▶ _Task item A_
According to the project log, on which frequency did something happen every time the remote was touched?
▶ _Task item B_
Write out the project log word for word from "The first step" to "stack, specifically gnuradio-companion.".

▶ _Supplied text_
+--

In The Radio Domain

A project log for Reverse-Engineering the milight on-air protocol

Mi-Light/Limitless LED are a type of RGB(W) LED lamps with standard light bulb sockets and a proprietary 2.4GHz radio control protocol

Henryk PlötzHenryk Plötz 05/25/2015 at 12:190 Comments

The first step in reverse-engineering any radio protocol is to listen to it on the air. The advent of software-defined radio makes this much, much, easier than before. For this project I've used a nuand bladeRF board and the GNURadio software stack, specifically gnuradio-companion.

The first task I set out to achieve was finding the frequency the devices communicate on. From the data sheet I knew that there are 128 channels in 1MHz spacing starting at 2.402GHz. In GRC I connected the bladeRF source to a FFT display with peak hold mode and then pressed buttons on the Mi-Light remote, positioned directly next to the antenna, while switching through receiving frequencies. I found that something would happen on 2.411GHz every time I touched the remote.

+--

▶ _Data under study_

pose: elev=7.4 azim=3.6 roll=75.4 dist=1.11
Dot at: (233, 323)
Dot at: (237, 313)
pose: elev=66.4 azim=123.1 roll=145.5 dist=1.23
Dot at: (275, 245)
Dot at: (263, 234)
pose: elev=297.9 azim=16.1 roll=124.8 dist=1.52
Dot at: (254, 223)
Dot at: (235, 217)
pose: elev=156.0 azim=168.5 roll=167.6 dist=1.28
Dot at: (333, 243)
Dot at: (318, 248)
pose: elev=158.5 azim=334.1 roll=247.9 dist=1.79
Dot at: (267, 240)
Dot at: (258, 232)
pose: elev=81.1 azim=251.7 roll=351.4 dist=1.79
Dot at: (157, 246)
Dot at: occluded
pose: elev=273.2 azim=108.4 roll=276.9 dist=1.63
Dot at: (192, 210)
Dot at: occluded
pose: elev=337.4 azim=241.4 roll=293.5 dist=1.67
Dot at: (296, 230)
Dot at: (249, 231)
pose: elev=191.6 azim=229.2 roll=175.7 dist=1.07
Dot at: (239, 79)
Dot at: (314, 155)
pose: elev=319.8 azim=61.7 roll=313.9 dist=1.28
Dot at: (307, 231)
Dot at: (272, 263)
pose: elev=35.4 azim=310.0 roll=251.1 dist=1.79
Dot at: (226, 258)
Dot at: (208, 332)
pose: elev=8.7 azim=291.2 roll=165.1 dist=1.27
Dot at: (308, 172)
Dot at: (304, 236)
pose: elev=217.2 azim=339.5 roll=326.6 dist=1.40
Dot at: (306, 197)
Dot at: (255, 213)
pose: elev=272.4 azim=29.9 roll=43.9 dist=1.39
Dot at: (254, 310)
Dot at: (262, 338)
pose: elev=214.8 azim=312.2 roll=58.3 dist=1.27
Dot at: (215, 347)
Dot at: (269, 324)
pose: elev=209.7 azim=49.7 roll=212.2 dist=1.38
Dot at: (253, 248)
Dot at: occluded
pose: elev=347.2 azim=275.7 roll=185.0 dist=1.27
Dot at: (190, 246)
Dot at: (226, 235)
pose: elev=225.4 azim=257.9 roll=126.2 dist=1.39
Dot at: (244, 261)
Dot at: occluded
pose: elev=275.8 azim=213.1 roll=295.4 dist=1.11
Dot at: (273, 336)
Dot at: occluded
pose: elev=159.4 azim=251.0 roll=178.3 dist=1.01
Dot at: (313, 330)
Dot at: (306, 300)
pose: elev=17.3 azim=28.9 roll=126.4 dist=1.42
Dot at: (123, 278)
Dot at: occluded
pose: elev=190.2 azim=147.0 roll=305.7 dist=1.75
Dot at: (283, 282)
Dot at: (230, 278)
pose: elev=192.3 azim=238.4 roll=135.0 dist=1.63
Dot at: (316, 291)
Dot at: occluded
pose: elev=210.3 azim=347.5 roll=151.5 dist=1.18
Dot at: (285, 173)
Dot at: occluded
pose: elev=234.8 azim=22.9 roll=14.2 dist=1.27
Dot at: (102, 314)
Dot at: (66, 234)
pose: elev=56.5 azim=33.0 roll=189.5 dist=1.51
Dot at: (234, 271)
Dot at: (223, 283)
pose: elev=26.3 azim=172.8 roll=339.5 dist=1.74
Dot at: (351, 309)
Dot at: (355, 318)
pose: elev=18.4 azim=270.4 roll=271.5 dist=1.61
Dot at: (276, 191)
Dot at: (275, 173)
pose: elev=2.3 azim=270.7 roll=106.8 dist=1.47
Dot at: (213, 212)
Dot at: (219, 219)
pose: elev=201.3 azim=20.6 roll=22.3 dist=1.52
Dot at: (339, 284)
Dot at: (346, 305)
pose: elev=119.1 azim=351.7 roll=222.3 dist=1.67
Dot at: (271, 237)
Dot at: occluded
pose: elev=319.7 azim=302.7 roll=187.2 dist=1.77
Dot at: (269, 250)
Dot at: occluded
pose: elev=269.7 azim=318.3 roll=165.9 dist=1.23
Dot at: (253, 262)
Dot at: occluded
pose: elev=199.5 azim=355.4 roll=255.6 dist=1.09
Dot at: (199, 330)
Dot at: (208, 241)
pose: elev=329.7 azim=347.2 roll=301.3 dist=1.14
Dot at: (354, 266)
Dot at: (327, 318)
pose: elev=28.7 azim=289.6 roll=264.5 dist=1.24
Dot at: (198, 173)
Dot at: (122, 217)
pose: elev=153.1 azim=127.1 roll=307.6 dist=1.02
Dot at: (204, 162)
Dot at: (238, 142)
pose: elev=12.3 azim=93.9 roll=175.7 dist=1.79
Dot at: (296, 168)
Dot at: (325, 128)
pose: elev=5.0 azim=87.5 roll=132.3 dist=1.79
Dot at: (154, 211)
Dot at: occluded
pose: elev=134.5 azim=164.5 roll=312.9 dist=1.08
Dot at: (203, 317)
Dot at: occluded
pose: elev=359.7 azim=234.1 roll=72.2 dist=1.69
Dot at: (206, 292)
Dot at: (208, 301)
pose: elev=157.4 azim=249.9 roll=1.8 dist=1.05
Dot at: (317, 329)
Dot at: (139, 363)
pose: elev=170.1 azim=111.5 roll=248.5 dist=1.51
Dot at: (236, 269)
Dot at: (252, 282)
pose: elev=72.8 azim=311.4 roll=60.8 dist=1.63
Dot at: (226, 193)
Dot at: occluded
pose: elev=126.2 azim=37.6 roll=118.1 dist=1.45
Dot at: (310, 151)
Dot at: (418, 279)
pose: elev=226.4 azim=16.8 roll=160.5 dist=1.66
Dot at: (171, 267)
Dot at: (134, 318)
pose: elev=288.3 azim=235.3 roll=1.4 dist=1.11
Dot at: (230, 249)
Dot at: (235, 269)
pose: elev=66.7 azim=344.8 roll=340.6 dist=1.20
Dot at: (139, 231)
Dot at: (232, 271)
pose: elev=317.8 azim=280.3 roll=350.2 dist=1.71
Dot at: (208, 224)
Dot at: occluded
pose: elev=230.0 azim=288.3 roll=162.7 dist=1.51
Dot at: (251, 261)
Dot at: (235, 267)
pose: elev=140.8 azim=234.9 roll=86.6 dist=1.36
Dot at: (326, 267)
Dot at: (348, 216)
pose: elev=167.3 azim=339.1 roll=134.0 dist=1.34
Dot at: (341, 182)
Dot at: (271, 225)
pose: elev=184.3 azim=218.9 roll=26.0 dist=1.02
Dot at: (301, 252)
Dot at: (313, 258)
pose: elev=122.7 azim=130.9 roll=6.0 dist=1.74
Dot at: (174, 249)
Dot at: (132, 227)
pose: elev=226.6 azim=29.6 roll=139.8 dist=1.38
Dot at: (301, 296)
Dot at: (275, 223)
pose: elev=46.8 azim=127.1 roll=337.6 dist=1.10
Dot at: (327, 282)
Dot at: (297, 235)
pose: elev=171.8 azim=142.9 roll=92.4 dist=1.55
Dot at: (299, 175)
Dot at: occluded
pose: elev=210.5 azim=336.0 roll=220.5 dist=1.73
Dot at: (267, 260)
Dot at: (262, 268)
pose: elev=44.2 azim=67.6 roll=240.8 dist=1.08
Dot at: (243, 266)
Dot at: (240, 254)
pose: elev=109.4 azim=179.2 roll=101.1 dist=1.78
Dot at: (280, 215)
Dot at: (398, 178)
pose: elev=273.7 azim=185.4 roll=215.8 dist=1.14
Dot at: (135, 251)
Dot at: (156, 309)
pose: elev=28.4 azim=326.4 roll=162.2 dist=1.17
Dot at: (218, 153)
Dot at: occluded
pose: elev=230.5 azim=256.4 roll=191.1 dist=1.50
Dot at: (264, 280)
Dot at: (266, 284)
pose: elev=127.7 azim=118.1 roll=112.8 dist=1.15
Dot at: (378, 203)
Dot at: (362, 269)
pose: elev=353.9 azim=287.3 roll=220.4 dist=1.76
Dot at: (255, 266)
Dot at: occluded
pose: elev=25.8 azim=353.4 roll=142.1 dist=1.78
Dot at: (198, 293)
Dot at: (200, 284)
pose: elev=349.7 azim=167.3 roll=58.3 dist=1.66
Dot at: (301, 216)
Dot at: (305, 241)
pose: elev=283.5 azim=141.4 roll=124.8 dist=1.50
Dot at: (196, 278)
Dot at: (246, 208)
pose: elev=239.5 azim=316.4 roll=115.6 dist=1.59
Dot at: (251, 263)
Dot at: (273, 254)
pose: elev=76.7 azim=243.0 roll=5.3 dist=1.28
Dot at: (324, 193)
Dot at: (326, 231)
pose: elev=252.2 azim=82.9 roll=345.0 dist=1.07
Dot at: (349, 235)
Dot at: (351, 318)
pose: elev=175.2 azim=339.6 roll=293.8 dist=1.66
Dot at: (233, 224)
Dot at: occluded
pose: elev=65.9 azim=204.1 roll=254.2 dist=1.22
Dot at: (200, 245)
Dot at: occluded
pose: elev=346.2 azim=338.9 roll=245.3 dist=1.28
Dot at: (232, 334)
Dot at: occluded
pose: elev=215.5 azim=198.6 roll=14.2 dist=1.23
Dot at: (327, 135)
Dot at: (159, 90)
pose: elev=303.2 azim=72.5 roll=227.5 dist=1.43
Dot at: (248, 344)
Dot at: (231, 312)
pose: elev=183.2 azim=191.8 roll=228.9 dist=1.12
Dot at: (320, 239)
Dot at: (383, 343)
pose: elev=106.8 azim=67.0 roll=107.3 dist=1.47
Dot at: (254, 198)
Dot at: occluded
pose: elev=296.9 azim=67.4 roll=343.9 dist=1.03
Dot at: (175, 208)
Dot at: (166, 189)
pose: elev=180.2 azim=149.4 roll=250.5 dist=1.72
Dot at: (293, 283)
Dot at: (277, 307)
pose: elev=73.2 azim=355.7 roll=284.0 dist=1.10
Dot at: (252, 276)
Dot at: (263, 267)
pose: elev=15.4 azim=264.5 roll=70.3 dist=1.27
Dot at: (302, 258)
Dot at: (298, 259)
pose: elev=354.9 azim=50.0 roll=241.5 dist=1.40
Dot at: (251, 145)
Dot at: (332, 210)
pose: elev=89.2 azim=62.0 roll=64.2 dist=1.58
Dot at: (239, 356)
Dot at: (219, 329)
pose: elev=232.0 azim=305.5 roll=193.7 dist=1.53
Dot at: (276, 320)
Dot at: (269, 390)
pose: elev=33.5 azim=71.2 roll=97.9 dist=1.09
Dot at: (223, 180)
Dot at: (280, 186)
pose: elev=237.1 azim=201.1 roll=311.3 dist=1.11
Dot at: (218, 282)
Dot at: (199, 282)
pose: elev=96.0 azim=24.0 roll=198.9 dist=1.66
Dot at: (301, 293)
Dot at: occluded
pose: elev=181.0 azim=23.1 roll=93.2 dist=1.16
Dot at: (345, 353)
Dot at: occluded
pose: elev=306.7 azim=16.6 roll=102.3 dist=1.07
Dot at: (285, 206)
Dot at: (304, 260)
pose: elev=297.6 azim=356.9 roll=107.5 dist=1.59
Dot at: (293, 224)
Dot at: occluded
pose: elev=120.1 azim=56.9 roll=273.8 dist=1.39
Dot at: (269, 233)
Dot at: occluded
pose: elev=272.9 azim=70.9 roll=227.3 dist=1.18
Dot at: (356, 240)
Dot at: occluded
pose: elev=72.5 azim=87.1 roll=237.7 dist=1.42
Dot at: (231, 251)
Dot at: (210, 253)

+--

▶ _Reply A_
2.411GHz

▶ _Reply B_
The first step in reverse-engineering any radio protocol is to listen to it on the air. The advent of software-defined radio makes this much, much, easier than before. For this project I've used a nuand bladeRF board and the GNURadio software stack, specifically gnuradio-companion.